I grew up on James Bond. More than that, at a young age, I was obsessed with Bond. One magical Christmas, the only gifts I got were the James Bond role playing game from Victory Games and all of the expansions. I saw every single one one of the movies, even the original Casino Royale and Never Say Never Again, the bootleg Sean Connery film that came out of Kevin McClory’s legal battles with Eon Productions, the Fleming estate and United Artists. I’ve seen every Bond ripoff, from Flint to Matt Helm to Dr. Goldfoot and the Girl Bombs (it helps that Mario Bava directed that one). Post Timothy Dalton, I grew bored with the more realistic Bond and never came back. I grew up with the ridiculous world of Roger Moore.
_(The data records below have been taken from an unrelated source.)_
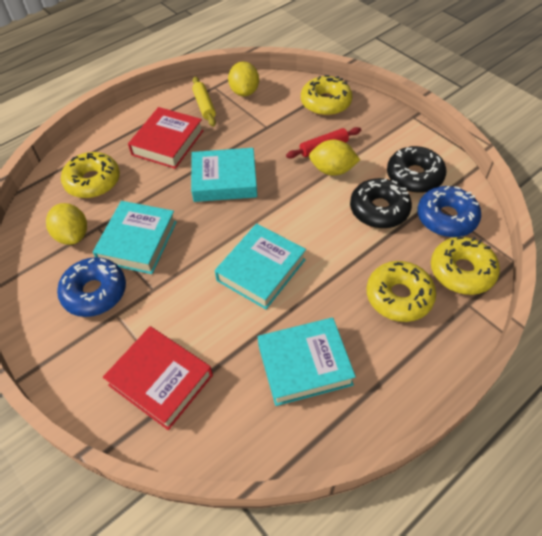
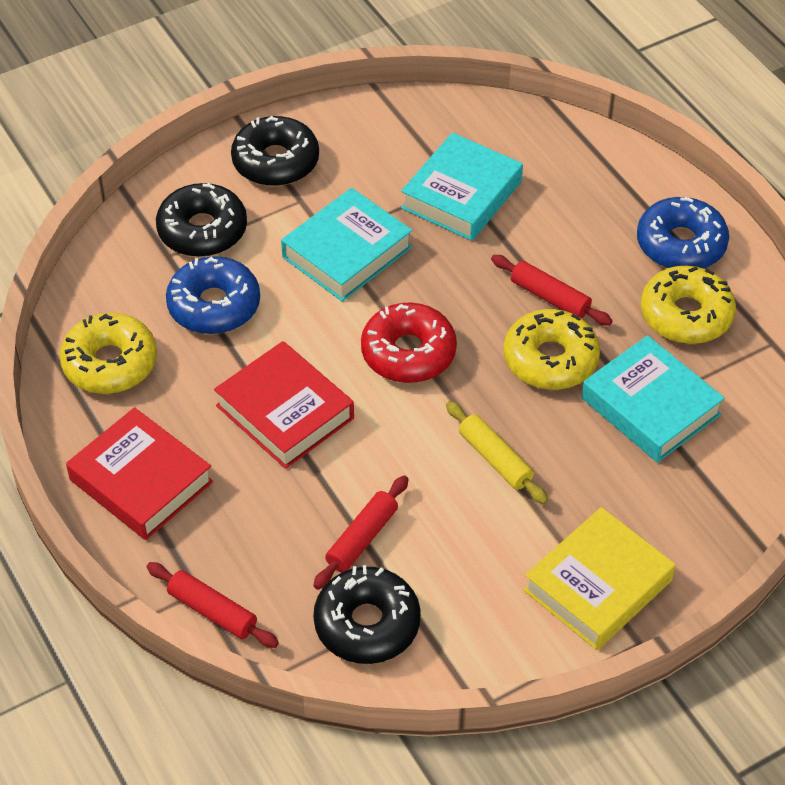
black donut: 2 -> 3
red donut: 0 -> 1
red rolling pin: 1 -> 3
turquoise book: 4 -> 3
yellow book: 0 -> 1
yellow donut: 4 -> 3
yellow lemon: 3 -> 0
I get the feeling that plenty of other folks have had similar experiences, thanks to comics like Jimmy’s Bastards and Kingsmen (also a series of movies). And this movie — Never Too Young to Die guest stars the Bond from my favorite of the series, the only appearance of George Lazenby, On Her Majesty’s Secret Service as Drew Stargrove, but we can just pretend he’s James Bond.
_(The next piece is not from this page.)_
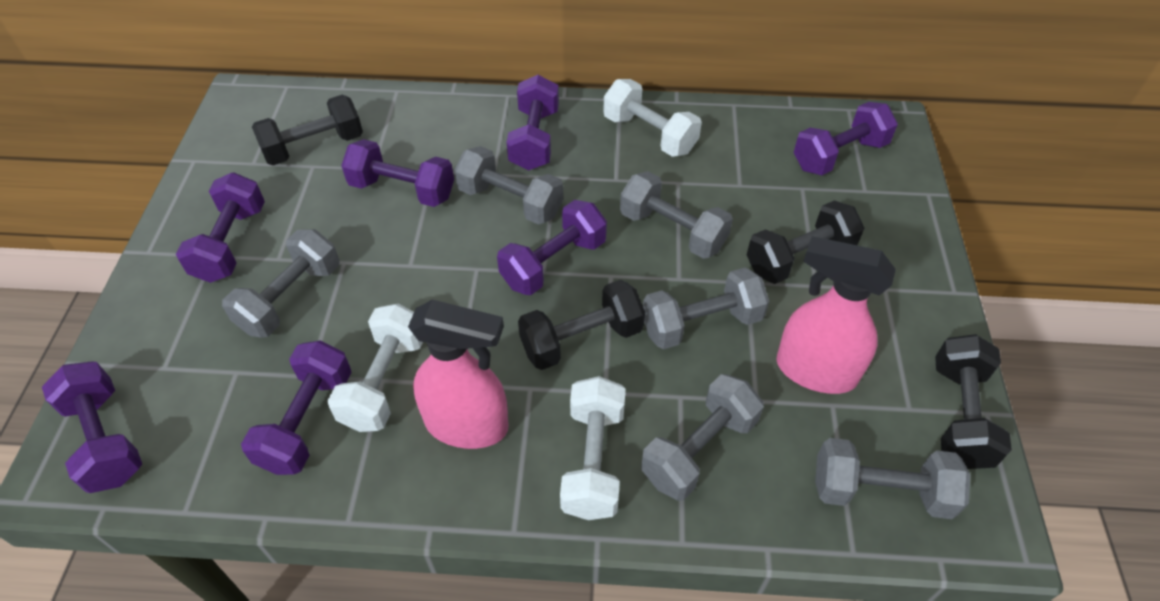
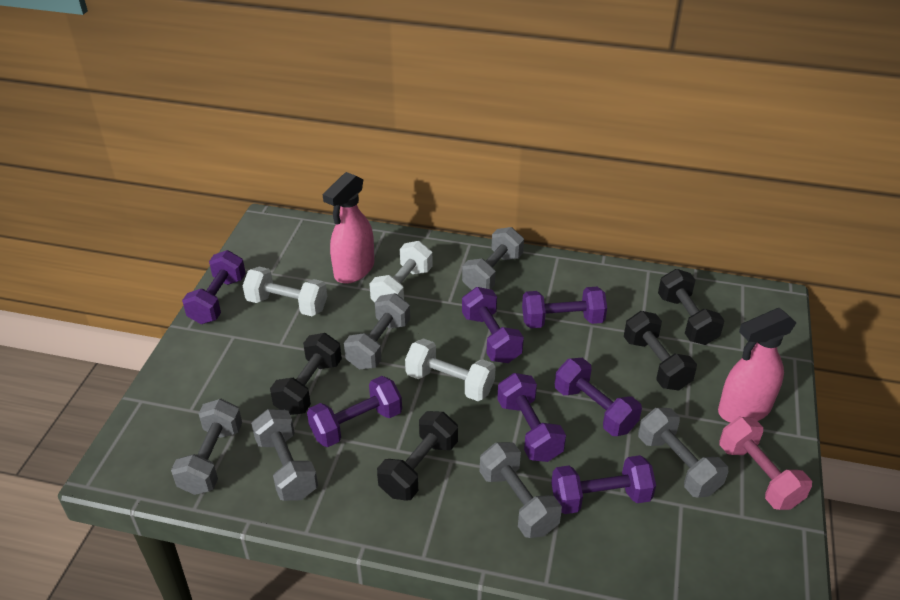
pink dumbbell: 0 -> 1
Stargrove has a son, Lance. He has a theme song. And he has a mission, to stop psychopathic hermaphroditic gang leader Velvet Von Ragner (Gene Simmons, sure he’s in KISS, but let’s celebrate his ridiculous IMDB page, where he’s either played himself or been in some amazingly insane films, like Trick or Treat and Runaway). But his luck has finally run out. He’s dead and his somewhat estranged son must leave behind his gymnastic days at college to take over his role as the best secret agent in the world.

Lance is played by John Stamos, mostly known for TV’s Full House. This is his star turn, all fresh faced and ready to break hearts. He’s joined on his mission by Vanity, who may have had a short and sweet film career, but got to be in some incredible stuff, like The Last DragonAction JacksonTanya’s Island52 Pick-Up and Terror Train.

Your ability to enjoy this film depends completely on your ability to enjoy ridiculousness. And facts like this — the nightclub outfit that costume Gene Simmons wears in the nightclub scene is the same one that Lynda Carter wore for her 1980 ENCORE! special, where she sang KISS’ “I Was Made for Loving You.”

Writer Steven Paul also created the Baby Geniuses series and had uncredited help from Lorenzo Semple, Jr. (TV’s BatmanFlash Gordon), which shows. Paul also wrote 1992’s The Double 0 Kid, where Corey Haim dreams of being a secret agent.

Director Gil Bettman produced and directed tons of 80’s TV, like The Fall GuyKnight Rider and Automan, a one season wonder that combined police drama with Tron. I may be the only human being to have watched the entire season. His other major movie in 1986 was Crystal Heart, where Tawny Kitaen plays a rock star who falls in love with a boy who lives inside a crystal room because he has an auto-immune deficiency.

This film has an incredibly uneven tone. At times, it’s a family movie. Other scenes, Road Warrior clones are tearing off Vanity’s clothes and threatening to rape her. Sometimes, everything is treated with wacky humor. And then, you see people fall to their deaths and smack into the ground. It’s also a much better movie the more mind enhancing substances you consume, I figure, as I watched it cold sober and it kind of dragged (no pun intended).

Oh yeah — Lance’s roommate, Cliff, is played by Peter Kwong, who was Rain in Big Trouble in Little China. And because this movie was made in the 1980’s, Robert Englund contractually has to be in it.